It has mostly negative reviews, but I’m fond of it. It DOES NOT work as a cinema film, I cannot imagine going to a theater, sitting reverently and quietly as it boomed down at me, but it works on TV as “let’s put a tape in while we’re getting ready for Family Saturday Afternoon Hobby Outing/waiting for Family Saturday Afternoon Hobby Venue to open.”
If I love it I objectively think its good. There are quite a few that people think were bad and most bombed hard and I loved them here goes one.
Hudson Hawk: Sandra Bernhard and Richard Grant were the most over the top bad guys. They were having a great time being that. The whole cast was just playing it like it was a blast to be there.

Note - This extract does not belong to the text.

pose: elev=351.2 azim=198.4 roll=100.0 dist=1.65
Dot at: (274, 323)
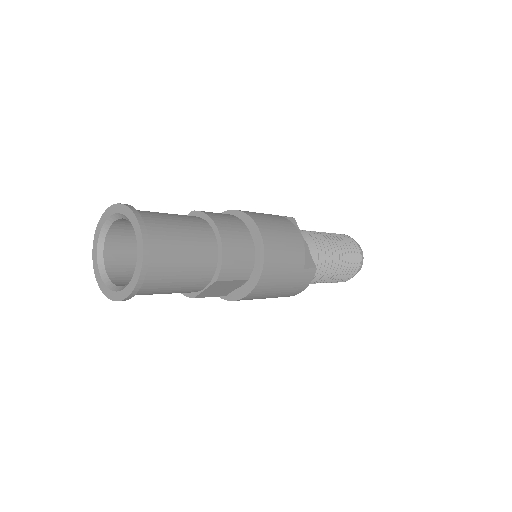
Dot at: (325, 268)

Hudson Hawk is one of my all time favorites, I quote it regularly and no one knows what I’m talking about.
Bunny, Ball Ball.
The Adventures of Buckaroo Banzai Across the 8th Dimension is a horrible movie and I absolutely love it! It is just so bad it is good.
Wrong, it is an amazing film. Nothing bad about it
I’ve been told Madame Web is objectively bad. I like it. I like the atmosphere of it. I like the main character despite reports that the actress gave an intentionally bad performance. I like the Britney Spears song playing in the diner scene. I like the story of her suddenly having to look after three teenagers. I know there are plot holes but I don’t care. I like the comedy, that may or may not have been intentional. I find the part where she “kidnaps” the girls funny. I like that Peter Parker is born in it, but I don’t get why they don’t say his name. Yeah, overall I like this movie but nobody else seems to.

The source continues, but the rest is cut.